Leonard Wood Elementary School was built during the American period in the 1920's. It was then that Governor General Leonard Wood, a physician built a health facility, which was funded by Eversley Childs, a benevolent industrialist from New York City. The Eversley Child Sanitarium and Hospital was named in his honor, and the school was named after the Governor General Leonard Wood.
Hansenites in the Philippines during that time was rampant and unabated. The patients were ostracized and neglected by their families. The Americans gave an example of a true and real service to treat the patients. They established a well planned community of lepers, health workers, doctors, and nurses in well arranged cottages and houses. They also built churches and schools.
Formerly, Leonard Wood Elementary School only enrolled hansenite patients and the children of people affected with leprosy and people afflicted by it.
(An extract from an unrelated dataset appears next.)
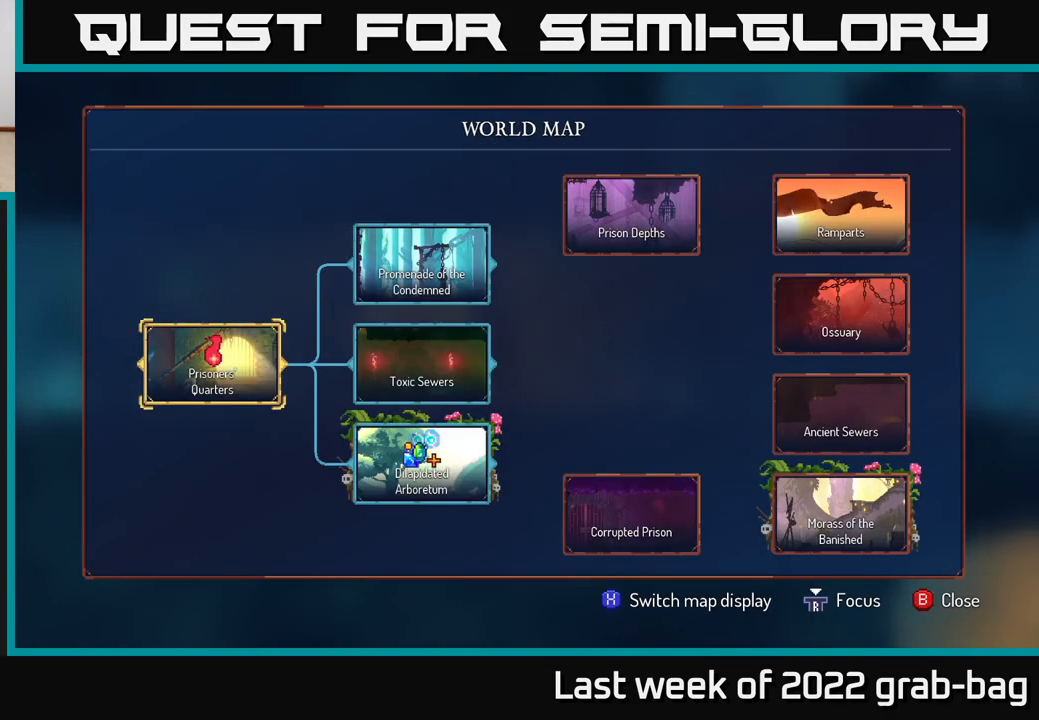
{"buttons": [], "left_stick": "center", "right_stick": "center", "events": []}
It was in the 1960's that the school became part of the Department of Education and was allocated with textbooks, additional classrooms, desks, armchairs, and teachers.
The school is considered a disadvantaged school since it is a school for hansenite patients and former patients and their children. Thanks to the benevolent heart of the Rotarians who had always helped LWES through thick and thin, providing feeding program form below normal pupils, providing school supplies and materials for impoverished families since most head of the families or mothers can no longer be employed due to the stigma of the disease. The Rotarians, Coalition for Better Education (CBE), Jollibee Foundation Inc., and the VIsayan Electric Company (VECO) had shown their willingness to join and support the teachers and parents as partners in nation building and as active stakeholders of education as one country and people of the Republic of the Philippines.